# Saiga 12 Gunsmith



## omegax (Oct 25, 2006)

So, I have a Saiga 12, but mine's one of them that needs some tinkering. I need to get the gas block off, and I am NOT comfortable applying any more force than the amount I've already attempted.

So, this thing being such an oddball: does anybody have any recommendations for a gunsmith near-ish to Fargo that would be willing to go on a little adventure? The Custom Gunworks guy doesn't want to touch it, and the Outdoorsman's guy isn't around to ask, until the end of the week. I'm just looking for other suggestions, in case I need to cover my bases.

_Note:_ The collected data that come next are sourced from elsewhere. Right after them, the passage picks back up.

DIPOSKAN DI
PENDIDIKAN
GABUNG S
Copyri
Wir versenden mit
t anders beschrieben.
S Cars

I'm pretty sure it just needs 2 pins driven out, and then tap the block off. Only one of the pins is being stubborn. I think it's going to be a relatively simple matter of pressing it out of there. It's barely used. So, it shouldn't be rusted.


----------



## cajunsnowchaser (May 6, 2014)

I wish i had some info for you being i have never messed with that shotgun just ak 47s and sorry for sounding rude but sounds like u should have bought a american designed gun instead of a russian gun. I would think if a few gunsmiths said they dont want to touch it that means it might be a serious problem with it. My best wishes getting it fixed please post some pics of it so we all can see what the problem seams to be andhow it was fixed. God bless and shoot straight.


----------



## omegax (Oct 25, 2006)

If there were an American gun with removable box mags or drums, I'd probably have one of those, too.

Saigas are actually an awesome gun, but I do wish I would have known to take out the gas plug and look to see if the gas block is obstructing any of the holes, before I bought it. That's all that's wrong with mine. It's a pretty common issue with a known fix. If you get one without that issue, it's a really reliable gun. I would have no reservations buying another one, with that knowledge.

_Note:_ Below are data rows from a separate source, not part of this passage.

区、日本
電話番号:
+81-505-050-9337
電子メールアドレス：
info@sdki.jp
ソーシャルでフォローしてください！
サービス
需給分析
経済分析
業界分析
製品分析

There are 4 holes (some Saigas have 3) in the barrel that let gas into the system. In my case, the block is covering 1 of the holes completely, and 2 are about half-covered. It's not a serious problem. You just need to get the block off, file it a little, and put it back on.

It's also not a huge deal. All it's doing is preventing it from cycling light loads. I could push 2 3/4" buck though that thing all day... it's just an annoyance that it's not working perfectly. It's also really eating at me that the fix is SO CLOSE, but just out of reach. The freaking fix is staring me in the face!


----------